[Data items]
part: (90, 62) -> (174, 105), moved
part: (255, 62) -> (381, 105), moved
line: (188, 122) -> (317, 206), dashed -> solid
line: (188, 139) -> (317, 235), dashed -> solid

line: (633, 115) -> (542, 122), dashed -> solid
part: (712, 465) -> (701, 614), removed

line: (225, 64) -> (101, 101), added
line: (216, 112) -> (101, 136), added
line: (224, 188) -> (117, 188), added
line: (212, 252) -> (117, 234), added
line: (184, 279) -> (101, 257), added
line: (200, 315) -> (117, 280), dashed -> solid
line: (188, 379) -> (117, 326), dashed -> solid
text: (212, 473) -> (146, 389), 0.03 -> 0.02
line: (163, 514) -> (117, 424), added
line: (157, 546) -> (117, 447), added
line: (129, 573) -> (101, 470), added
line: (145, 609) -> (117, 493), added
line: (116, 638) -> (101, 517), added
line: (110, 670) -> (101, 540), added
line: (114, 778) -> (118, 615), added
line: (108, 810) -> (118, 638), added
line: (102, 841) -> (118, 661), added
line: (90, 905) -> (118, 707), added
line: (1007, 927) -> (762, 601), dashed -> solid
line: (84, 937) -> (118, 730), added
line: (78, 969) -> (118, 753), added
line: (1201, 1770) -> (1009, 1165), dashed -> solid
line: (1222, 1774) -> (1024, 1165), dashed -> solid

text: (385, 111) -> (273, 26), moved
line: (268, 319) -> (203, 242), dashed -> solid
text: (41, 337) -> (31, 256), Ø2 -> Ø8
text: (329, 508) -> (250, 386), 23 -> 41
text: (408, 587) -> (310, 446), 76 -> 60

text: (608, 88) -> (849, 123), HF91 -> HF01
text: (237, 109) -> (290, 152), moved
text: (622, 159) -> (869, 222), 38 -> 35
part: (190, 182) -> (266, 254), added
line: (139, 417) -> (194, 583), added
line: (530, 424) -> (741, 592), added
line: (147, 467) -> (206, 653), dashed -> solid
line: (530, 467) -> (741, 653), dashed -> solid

■ ABOUT THIS TASK
Lines that hold the word "part" are the ones to copy from the entries above.

■ RESULT
part: (90, 62) -> (174, 105), moved
part: (255, 62) -> (381, 105), moved
part: (712, 465) -> (701, 614), removed
part: (190, 182) -> (266, 254), added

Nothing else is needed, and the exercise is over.